Agent Frameworks

SkillGen synthesizes auditable AI agent skills from trajectories with verified impact

Skills that fix failures without breaking successes — verified via contrastive induction.

Deep Dive

SkillGen, developed by a team including Yuchen Ma, Yue Huang, and researchers from multiple institutions, tackles a major bottleneck in LLM agents: the manual creation of high-quality skills. Skills are reusable, controllable pieces of behavior that improve agent performance without retraining, but they're largely hand-crafted. SkillGen automates this by observing a base agent's trajectories — both successful and failed — and using a multi-agent architecture to inductively identify patterns that lead to success, common failure modes, and behaviors present in successes but absent in failures. The output is a single human-readable skill artifact that can be inspected before deployment.

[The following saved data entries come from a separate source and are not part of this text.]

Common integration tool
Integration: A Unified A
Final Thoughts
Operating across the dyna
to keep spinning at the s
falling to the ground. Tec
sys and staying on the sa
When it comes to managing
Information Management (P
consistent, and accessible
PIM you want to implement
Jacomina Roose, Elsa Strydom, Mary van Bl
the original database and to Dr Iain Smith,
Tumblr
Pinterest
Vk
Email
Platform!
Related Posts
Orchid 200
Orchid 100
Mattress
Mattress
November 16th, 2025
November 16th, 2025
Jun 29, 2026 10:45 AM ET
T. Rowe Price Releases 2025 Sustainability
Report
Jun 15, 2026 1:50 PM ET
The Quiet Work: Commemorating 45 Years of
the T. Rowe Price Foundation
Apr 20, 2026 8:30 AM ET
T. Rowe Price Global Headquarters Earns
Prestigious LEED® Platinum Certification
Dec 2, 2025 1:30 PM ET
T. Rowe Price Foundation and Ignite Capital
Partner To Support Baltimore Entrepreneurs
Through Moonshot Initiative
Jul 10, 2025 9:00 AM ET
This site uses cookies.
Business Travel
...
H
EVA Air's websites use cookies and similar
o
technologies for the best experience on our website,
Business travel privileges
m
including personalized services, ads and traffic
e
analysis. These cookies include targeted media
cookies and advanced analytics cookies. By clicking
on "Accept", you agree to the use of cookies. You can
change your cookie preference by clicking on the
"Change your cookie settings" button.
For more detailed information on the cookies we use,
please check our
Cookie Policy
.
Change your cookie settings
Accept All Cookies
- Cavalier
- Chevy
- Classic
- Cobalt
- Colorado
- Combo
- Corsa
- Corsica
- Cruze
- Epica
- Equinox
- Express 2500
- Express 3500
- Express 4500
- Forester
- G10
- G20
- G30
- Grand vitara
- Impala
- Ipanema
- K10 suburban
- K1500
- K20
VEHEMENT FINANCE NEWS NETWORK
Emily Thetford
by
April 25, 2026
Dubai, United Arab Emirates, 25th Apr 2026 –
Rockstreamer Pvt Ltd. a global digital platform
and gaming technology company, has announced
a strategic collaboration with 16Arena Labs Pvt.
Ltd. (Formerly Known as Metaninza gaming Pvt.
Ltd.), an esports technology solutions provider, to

The framework's most novel contribution is modeling skills as interventions. Instead of just summarizing good behavior, SkillGen empirically verifies the net effect of each skill by comparing outcomes on the same instances with and without the skill. This accounts for both repairs (where the skill fixes a failure) and regressions (where it breaks a success). Across diverse agents and datasets, SkillGen outperforms existing skill-generation baselines, improves held-out performance, and produces skills that transfer across different LLM backends — making it a practical step toward self-improving, auditable AI agents.

Key Points
  • SkillGen uses contrastive induction over successful and failed trajectories to identify reusable patterns and recurring failure modes.
  • It models skills as interventions, measuring net effect by comparing outcomes with and without the skill, accounting for both repairs and regressions.
  • Generated skills are human-readable, auditable, transfer across models, and consistently improve held-out performance over baselines.

Why It Matters

Automated, verifiable skill generation could make LLM agents safer, more efficient, and easier to audit at scale.